After successfully hosting the Birmingham 2022 Commonwealth Games last summer, the £73 million Sandwell Aquatics Centre has now been transformed into a leisure centre.

It boasts a 50m swimming pool, a quieter studio pool, the diving pool with 10m high dive tower, a huge gym, three exercise studios, indoor cycling studio, 3 swimming pools and much more.

A launch event was held yesterday as guests including Walsall’s Paralympic gold medal winning swimmer Ellie Simmonds OBE and chairman of Sport England Chris Boardman MBE were given a tour of the site. And schoolchildren also got the chance to jump in yesterday and get some swimming tips from Ellie too. She said: “What’s great about this facility is not just that it’s got this amazing pool, but also the sports hall, the little swimming pool and the wider impact that it’s going to have on the whole community.

“It is going to draw so many people in and see so many people swimming, with local schools able to get access to the pool. That means they’ll be able to learn to swim, which is such a great sport, but also important for water safety as we live in a region with canals and rivers and lakes, so it’s going to have a massive effect on the whole community. It would have been amazing if this had been here when I was coming up, but what will be great is to see all the schools coming in and seeing how great it looks, with the windows with glass and bringing the weather into the pool.”

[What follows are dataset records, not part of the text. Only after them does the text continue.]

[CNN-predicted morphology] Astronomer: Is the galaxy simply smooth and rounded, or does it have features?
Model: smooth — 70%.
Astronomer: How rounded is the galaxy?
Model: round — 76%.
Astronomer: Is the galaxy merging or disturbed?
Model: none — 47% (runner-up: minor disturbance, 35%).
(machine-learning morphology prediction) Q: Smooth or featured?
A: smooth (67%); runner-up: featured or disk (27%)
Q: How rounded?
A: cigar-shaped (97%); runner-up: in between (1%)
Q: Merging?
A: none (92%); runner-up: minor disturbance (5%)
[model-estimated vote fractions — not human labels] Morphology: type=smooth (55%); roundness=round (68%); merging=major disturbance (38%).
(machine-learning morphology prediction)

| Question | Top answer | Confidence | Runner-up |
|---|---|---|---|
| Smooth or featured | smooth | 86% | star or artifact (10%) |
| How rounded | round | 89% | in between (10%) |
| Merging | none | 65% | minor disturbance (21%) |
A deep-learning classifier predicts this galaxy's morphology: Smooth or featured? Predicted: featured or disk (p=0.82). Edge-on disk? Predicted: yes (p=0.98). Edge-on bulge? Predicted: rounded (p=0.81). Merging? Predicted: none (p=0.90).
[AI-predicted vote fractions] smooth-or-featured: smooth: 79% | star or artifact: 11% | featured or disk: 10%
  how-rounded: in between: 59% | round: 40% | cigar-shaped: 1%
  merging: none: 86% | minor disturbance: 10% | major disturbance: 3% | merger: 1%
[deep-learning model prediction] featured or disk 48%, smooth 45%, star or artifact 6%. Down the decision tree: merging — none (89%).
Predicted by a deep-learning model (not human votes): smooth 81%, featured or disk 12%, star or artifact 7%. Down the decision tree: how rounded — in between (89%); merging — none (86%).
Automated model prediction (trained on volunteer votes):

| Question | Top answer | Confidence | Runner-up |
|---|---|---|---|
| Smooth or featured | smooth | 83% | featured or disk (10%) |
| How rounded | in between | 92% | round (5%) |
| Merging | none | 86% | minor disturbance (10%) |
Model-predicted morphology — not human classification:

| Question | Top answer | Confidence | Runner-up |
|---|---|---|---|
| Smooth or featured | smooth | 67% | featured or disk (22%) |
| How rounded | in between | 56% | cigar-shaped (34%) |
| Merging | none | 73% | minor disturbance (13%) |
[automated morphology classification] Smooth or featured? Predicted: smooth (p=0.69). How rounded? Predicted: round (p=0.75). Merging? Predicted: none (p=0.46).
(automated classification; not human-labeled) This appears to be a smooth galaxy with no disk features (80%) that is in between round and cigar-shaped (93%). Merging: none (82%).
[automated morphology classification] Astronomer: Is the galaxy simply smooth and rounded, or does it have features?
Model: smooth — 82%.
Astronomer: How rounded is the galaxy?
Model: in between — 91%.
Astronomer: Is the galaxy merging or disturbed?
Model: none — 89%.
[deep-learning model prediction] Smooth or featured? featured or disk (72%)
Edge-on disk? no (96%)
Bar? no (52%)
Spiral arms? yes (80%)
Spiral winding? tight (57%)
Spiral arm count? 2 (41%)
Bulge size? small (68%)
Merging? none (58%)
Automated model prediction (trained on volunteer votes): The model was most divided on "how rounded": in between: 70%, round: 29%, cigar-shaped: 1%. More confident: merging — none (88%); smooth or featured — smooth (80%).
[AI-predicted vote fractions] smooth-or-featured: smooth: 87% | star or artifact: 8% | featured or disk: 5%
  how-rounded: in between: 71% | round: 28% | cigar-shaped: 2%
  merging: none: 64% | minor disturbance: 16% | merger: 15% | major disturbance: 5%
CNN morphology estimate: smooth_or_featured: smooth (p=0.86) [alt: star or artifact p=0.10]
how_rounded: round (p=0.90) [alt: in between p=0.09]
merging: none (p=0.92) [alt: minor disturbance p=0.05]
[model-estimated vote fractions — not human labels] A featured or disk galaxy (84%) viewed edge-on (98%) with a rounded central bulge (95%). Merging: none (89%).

The work has been completed after three years and three phases
The pool can be split into up to three separate pools

Leader of Sandwell Council Kerrie Carmichael said: “I would say to pepole to come and have a look and see what we have to offer because it’s an amazing facility and has been built for the community.

“This is also part of the legacy to get children on board to use the centre and help them keep fit and healthy as there’s nowhere else in the West Midlands where an adult or child can swim in an Olympic-sized pool, except for here.” Mayor of the West Midlands Andy Street said the centre brought back fond memories of last year’s Commonwealth Games and was proof of the event’s legacy.